Just revisiting this as I’ve found a solution I think works quite nicely. Not pixel perfect, but similar to a simpler version of StarCrunch’s suggestion about assigning offsets to each tile.
Using Tiled, I created my map.
I’ve then added some extra properties to each tile type as follows:
{ id = 1, image = "tile-1.png", width = 50, height = 50, hitTest = { t="Off", topLeft={0,0}, topRight={0.5,0}, bottomRight={0.5,0.5}, bottomLeft={0,0.5}}, tileType = 1, },
The key part is the hitTest part. This describes a smaller area of the tile that behaves differently from the rest of the tile.
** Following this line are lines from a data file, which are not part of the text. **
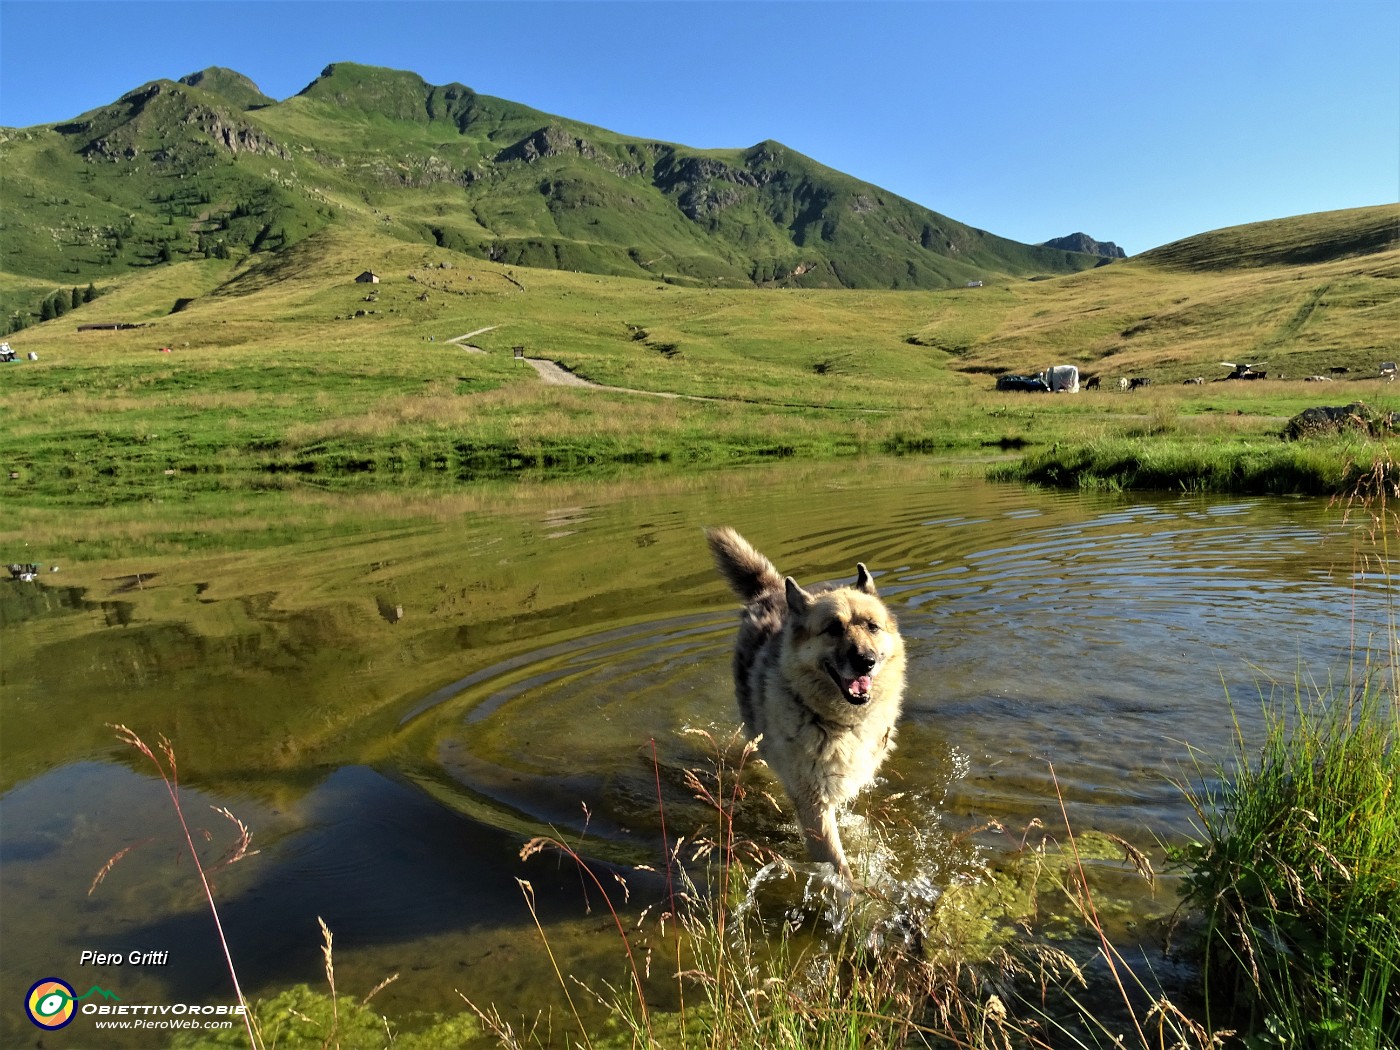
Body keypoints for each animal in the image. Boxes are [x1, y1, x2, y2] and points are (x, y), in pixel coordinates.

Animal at [700, 526, 907, 879]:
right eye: (833, 628)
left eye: (872, 626)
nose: (865, 662)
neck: (837, 722)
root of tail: (772, 591)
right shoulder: (813, 803)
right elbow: (838, 865)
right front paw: (855, 893)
The issue was that the majority of tiles contained either mostly track with a smaller section not track (like a corner piece) or the opposite (like an inverse corner piece).
So each tile has a default of either track (t=“On”) or not track (t=“Off”)
The coordinates (topLeft, topRight etc.) then describe a section of the tile that is the opposite of the rest of the tile, so if our vehicle is over that, the speed needs adjusting accordingly.
With one set of coordinates you can handle any shape that has a smaller rectangular section cut out of it, so a corner, edge piece, straight piece.
Next is to look at handling diagonals effectively and more complex shapes where it isn’t just one rectangular section cut out of a square tile - ie t-shapes… I may not need that level of accuracy for what I’m doing though.
It works quickly, is pretty accurate and allows for easy editing of tracks using Tiled but goes beyond tiles just being “track” and “not track”.
Thank you again for all the replies.